The cargo pile twisted toward the front of the hold, and strained against the webbing as the nose of the shuttle dropped further. The crates and bags slid to the left, then the right, as the shuttle tilted from side to side.

The pilots were working hard on this one. Or just trying to show off, and scare the heck out of everyone on board. With no windows, it was hard to tell.

Then a siren’s harsh blare filled the passenger compartment. The drawling voice of the shuttle commander returned. And he didn’t sound bored this time.

“Brace, brace, brace.”

The shuttle tipped hard to the right, pushing Logan up against the seat straps for a split second before he fell back as the nose tilted up. Poulin screamed, and clung tighter to her seat.

Without even thinking, Logan pulled his legs up to his chest and lowered his head onto his knees, making the smallest target he could for whatever was coming their way. It might not make a difference, but it would make him feel better for what might be the last few seconds of his life.

Something thumped outside, probably the crew launching decoys, if a SAM was heading their way. Not that they were likely to do much good, as a shuttle still glowing with the heat of atmospheric entry couldn’t be a hard target to lock onto. His instincts turned his head to look behind him for a threat, before he remembered the shuttle had no windows.

But at least he would never know what hit him.

His neck twisted as the shuttle turned again, and pulled up. His body shook with another adrenaline rush.

In a few seconds, he’d be on the ground, one way or another. Hopefully in one piece.

Just a few more seconds.

The siren blared again. Faster and louder.

The floor tilted to the left.

Then the far wall exploded inwards with a boom that shook the whole shuttle, followed by the high-pitched creak of the torn metal.

Adamski flew forward across the compartment, still strapped into his seat with jagged chunks of hull still attached to the back. He smashed into the cargo crates in front of him, and the seat caught in the webbing.

Something hard and jagged, the size of a tennis ball, bounced off Logan’s helmet, knocking his head to the side. He turned back just in time to see two seats tumbling out into the air through the hole, their occupants still strapped to them, screaming and writhing as they fell toward the green leaves of a forest at least a hundred metres below.

An arm floated leisurely behind them, severed at the elbow, and spinning slowly through the air.

Something red was splattered over the wall of the hull near the hole. Johnson was still in his seat beside the hole, but his head was gone. A piece of twisted medal half a metre across protruded from where his head should have been, above the narrow gash the shrapnel had torn through the hull.

A spray of blood spurted from the edges of what was left of Johnson’s neck, hit the chunk of shrapnel, and splattered across everything nearby.

The wind howled in through the hole as the shuttle twisted through the sky. Poulin shrieked as Johnson’s blood squirted over her body armour and helmet.

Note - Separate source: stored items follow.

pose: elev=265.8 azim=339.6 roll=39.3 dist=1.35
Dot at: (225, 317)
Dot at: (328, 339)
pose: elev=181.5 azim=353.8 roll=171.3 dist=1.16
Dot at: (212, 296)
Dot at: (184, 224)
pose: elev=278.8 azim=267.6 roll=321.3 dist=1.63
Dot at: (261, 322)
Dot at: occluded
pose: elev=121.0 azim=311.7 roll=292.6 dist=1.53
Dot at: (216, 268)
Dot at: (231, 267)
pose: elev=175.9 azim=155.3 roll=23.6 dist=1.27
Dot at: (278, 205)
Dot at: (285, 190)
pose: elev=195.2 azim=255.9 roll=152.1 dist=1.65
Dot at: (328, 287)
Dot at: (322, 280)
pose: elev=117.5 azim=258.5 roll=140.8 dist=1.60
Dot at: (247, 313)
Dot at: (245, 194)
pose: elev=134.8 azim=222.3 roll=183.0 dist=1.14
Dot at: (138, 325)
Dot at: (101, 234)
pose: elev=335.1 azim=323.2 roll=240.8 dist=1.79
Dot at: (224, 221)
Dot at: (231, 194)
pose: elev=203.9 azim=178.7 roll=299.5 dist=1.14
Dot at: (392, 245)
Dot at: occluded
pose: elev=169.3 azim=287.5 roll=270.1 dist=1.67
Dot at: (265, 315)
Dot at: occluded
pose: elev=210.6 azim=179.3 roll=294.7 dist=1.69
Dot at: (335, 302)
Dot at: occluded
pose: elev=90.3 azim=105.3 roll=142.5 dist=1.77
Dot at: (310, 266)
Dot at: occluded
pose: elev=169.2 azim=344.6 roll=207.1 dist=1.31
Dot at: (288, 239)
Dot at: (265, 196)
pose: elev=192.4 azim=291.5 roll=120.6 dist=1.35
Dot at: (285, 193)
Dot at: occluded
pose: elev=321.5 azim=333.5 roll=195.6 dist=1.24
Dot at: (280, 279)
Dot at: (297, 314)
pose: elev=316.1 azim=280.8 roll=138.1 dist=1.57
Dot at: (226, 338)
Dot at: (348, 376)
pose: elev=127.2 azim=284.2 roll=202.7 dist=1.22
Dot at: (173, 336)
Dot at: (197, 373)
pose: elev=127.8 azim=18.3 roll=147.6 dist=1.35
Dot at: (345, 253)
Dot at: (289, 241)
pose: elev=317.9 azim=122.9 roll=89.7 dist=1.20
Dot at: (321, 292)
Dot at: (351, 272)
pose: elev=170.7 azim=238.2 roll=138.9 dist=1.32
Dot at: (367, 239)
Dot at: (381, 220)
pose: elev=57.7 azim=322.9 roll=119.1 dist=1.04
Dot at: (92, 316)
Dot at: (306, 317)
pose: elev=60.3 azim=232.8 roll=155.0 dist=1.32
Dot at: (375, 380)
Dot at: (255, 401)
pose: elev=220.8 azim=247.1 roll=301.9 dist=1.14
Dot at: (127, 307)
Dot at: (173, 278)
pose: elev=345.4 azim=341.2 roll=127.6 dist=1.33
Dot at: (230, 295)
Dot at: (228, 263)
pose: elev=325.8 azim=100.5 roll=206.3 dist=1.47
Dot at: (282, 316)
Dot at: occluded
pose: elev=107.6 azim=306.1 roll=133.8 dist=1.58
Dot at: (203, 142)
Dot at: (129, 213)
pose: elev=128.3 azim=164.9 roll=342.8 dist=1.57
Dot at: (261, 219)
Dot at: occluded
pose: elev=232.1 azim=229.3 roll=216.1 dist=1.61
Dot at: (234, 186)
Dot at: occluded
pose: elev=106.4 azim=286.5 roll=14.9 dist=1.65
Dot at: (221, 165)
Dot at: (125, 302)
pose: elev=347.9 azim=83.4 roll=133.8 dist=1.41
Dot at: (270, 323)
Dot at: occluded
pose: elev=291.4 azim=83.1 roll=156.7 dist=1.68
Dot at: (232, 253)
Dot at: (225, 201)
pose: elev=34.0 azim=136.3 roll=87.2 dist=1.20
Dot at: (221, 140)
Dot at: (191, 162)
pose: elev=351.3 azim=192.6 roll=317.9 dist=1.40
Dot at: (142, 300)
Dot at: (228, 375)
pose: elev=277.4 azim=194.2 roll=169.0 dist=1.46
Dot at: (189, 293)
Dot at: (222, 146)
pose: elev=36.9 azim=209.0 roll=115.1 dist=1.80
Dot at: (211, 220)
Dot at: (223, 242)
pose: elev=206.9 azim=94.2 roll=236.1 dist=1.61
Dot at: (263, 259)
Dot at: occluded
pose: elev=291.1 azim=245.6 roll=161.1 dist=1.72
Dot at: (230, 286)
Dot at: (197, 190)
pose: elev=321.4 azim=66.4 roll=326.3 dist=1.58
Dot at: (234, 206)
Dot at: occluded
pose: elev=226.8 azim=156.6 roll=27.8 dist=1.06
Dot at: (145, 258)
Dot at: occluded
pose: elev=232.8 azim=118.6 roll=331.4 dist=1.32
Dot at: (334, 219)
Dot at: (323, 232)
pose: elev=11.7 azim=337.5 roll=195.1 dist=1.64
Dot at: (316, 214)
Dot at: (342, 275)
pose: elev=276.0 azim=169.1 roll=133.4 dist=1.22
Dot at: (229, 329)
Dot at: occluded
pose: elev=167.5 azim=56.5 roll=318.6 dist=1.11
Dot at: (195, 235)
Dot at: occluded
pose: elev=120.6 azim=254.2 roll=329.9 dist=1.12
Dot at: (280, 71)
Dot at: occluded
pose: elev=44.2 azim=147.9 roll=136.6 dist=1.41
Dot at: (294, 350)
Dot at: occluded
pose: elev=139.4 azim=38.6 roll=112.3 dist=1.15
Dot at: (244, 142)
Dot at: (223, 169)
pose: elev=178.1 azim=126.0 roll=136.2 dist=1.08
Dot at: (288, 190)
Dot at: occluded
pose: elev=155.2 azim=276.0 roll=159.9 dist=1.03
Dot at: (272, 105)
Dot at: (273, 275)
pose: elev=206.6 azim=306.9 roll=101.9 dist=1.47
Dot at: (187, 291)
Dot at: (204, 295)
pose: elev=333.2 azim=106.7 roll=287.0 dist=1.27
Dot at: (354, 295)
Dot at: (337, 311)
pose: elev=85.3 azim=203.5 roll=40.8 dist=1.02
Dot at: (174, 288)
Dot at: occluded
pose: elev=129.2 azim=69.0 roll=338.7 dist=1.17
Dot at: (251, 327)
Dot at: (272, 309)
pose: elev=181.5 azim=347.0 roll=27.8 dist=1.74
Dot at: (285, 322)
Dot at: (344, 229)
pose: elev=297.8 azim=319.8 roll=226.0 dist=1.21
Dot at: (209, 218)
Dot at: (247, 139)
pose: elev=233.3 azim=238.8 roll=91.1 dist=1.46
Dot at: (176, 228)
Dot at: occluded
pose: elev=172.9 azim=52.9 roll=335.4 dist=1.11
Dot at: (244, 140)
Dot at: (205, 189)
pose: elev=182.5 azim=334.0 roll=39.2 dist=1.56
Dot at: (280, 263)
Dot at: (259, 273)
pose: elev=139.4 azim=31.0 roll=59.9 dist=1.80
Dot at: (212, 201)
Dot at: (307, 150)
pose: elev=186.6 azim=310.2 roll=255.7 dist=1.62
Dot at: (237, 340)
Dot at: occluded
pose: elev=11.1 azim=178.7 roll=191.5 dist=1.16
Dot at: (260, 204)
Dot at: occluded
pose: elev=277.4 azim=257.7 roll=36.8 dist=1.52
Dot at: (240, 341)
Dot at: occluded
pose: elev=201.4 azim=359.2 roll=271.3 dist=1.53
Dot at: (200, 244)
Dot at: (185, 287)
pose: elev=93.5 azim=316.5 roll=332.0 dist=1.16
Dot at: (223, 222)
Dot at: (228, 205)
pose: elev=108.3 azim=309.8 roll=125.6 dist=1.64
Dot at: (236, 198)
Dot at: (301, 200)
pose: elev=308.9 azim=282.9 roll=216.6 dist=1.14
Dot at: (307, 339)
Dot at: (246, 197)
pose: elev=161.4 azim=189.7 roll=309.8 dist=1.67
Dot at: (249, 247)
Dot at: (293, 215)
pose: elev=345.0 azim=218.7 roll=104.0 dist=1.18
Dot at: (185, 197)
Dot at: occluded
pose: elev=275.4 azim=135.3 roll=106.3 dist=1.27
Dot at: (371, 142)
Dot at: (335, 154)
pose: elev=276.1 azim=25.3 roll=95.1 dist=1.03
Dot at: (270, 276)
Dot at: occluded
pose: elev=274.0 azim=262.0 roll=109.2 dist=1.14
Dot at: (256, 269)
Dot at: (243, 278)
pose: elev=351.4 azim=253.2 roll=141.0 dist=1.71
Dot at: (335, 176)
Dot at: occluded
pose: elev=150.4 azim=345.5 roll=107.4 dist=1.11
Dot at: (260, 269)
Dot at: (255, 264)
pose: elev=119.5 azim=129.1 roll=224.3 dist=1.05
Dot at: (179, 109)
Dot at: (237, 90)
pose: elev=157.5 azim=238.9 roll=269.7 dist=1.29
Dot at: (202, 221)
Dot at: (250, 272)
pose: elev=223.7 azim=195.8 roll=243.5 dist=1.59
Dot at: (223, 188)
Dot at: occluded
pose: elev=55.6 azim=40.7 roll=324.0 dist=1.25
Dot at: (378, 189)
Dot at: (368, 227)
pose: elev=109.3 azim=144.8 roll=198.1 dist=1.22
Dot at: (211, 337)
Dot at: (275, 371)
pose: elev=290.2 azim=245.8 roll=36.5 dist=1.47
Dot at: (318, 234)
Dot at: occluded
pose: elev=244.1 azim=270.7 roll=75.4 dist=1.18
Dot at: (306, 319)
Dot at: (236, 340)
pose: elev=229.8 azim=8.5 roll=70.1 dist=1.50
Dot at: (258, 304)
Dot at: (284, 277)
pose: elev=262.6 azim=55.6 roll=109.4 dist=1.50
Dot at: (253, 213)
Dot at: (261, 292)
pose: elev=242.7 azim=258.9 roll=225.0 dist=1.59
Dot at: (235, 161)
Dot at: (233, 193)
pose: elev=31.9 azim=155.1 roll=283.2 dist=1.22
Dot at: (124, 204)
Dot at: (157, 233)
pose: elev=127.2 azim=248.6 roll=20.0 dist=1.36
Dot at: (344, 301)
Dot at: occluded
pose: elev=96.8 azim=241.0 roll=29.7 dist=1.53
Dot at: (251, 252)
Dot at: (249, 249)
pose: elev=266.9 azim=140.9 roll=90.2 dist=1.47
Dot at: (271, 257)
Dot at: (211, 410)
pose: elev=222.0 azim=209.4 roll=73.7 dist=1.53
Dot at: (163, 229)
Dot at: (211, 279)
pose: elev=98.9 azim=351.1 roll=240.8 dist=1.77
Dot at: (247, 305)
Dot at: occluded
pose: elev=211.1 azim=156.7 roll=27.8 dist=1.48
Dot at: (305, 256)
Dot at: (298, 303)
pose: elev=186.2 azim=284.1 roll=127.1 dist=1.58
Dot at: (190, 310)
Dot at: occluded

His head rolled across the floor, then smacked into her boots. She pulled her legs up against her chest, and shook. The head rolled away again as the shuttle’s nose tilted up.

Logan’s stomach rose into his chest as the shuttle dropped again, then tilted hard to the left until he could see nothing through the hole but the forest of tall, warped trees below them.

Then it turned back, until he was staring out at the sky. The nose yawed to the right. Were they landing, or crashing?